TASK: Pick out and copy each line below that contains the word "shows", treating uppercase and lowercase letters as different.

=== Section Start ===

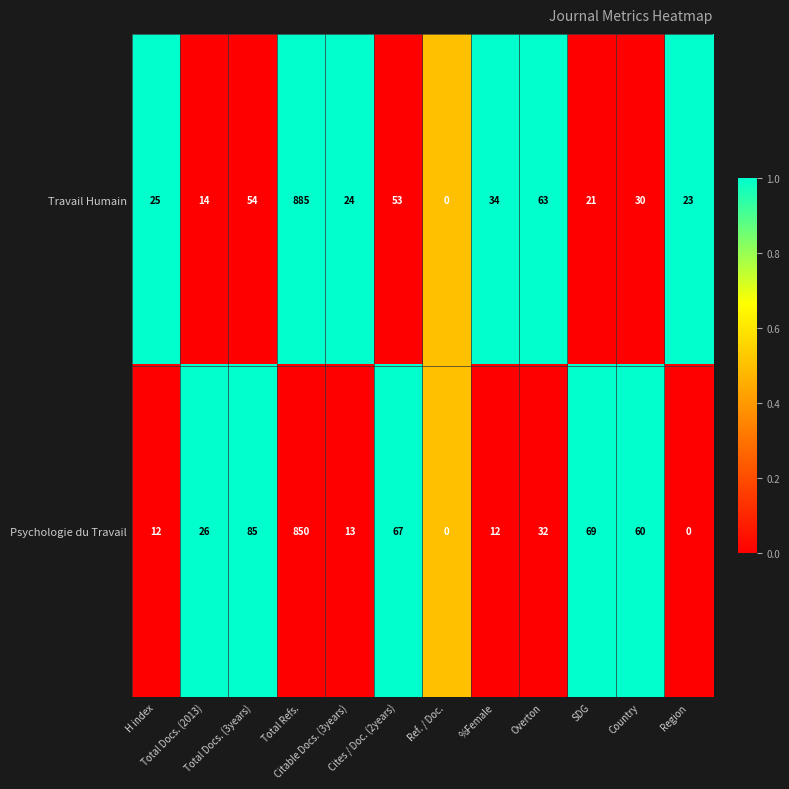

At how many categories does at least one series exceed 45?

6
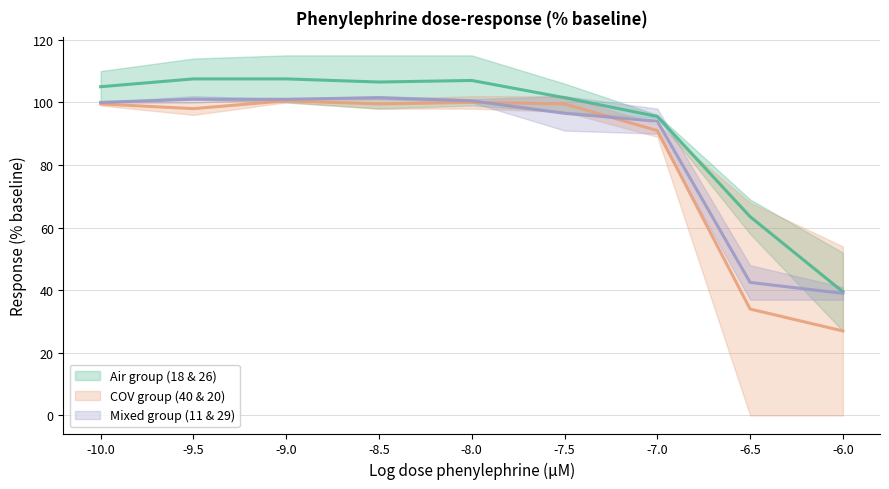

What is the total value across all series at -6.0?

105.5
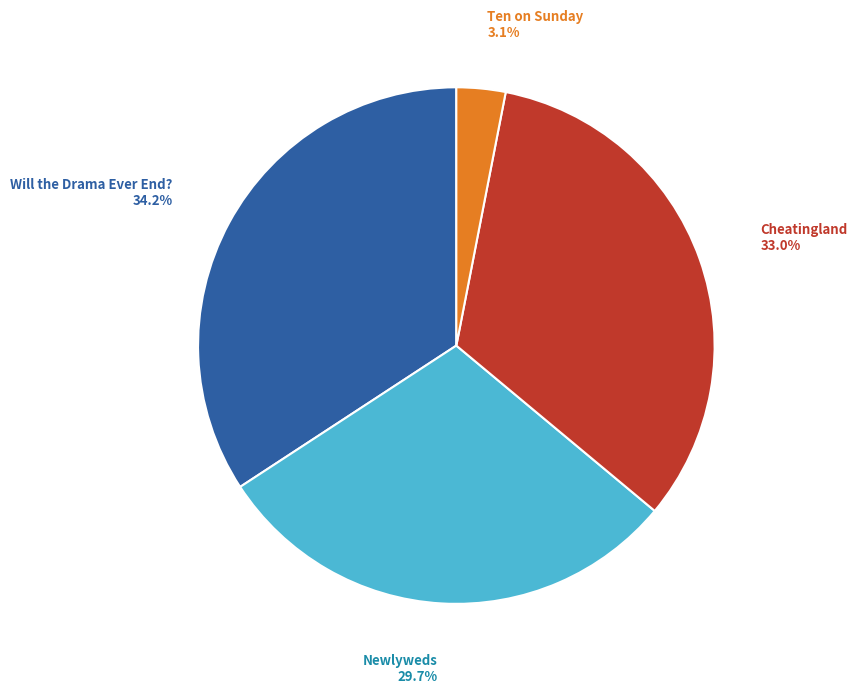

Count the number of slices in the pie.

4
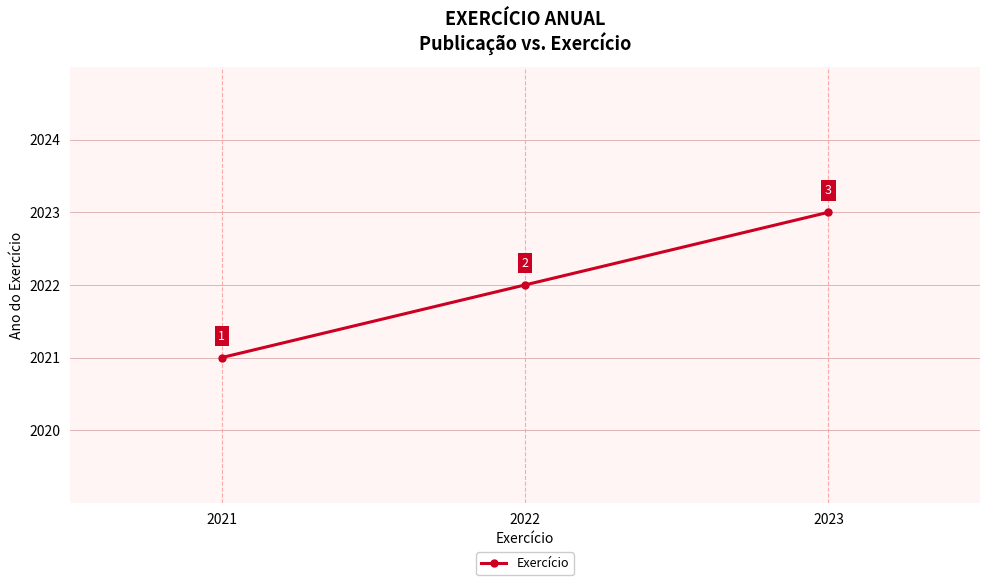

True or false: the data shows 2023 at 2023.

True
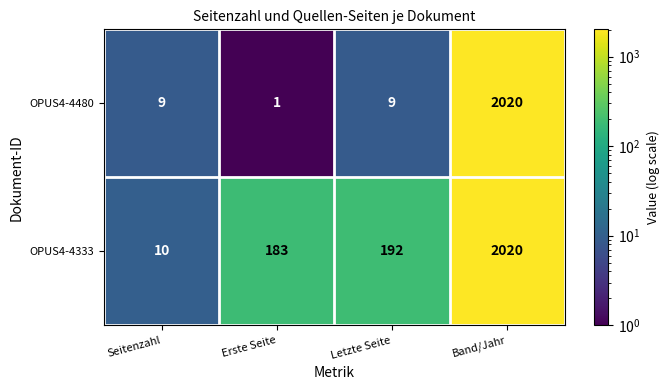

Reading left to right, extract all data points from this chart.

OPUS4-4480: Seitenzahl=9	Erste Seite=1	Letzte Seite=9	Band/Jahr=2020
OPUS4-4333: Seitenzahl=10	Erste Seite=183	Letzte Seite=192	Band/Jahr=2020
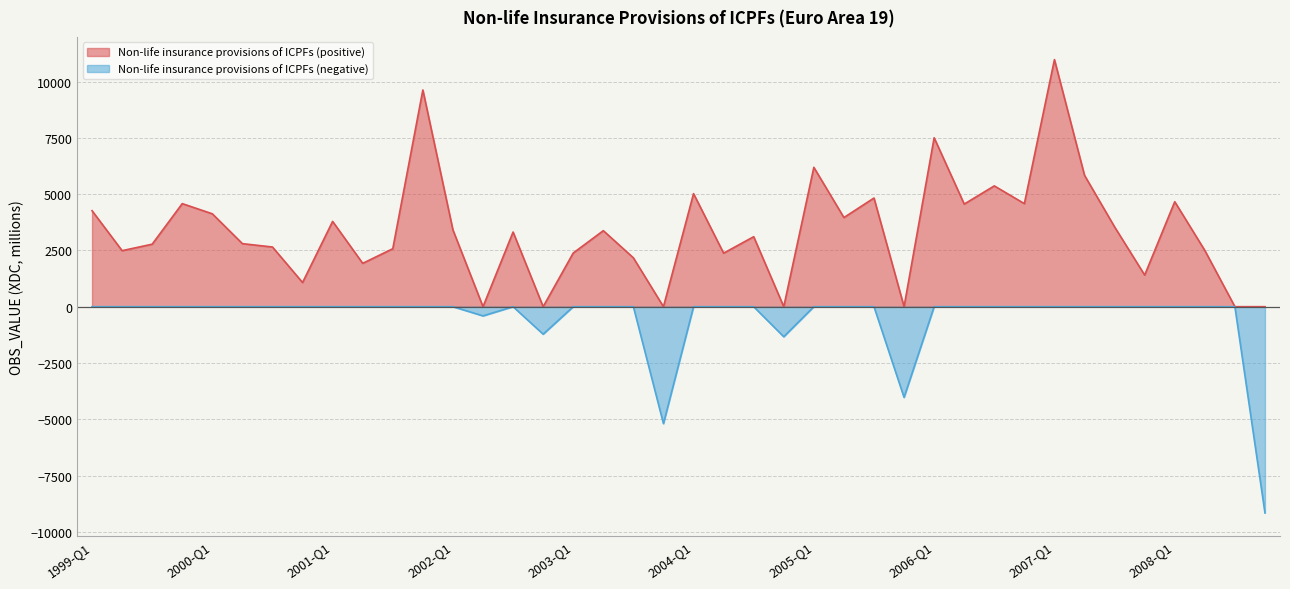

The chart shows a value of 3888.1 at 1999-Q2. True or false?

False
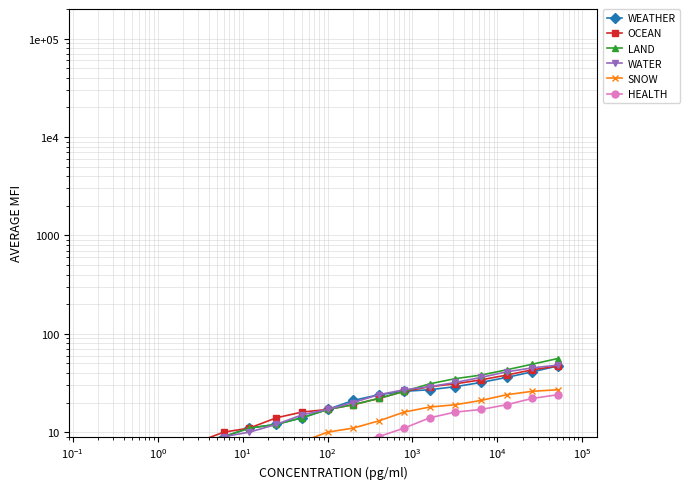

What is the difference between the maximum and minimum values in the OCEAN series?

46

=== Section End ===

SOLUTION FOR THIS TASK:
True or false: the data shows 2023 at 2023.
The chart shows a value of 3888.1 at 1999-Q2. True or false?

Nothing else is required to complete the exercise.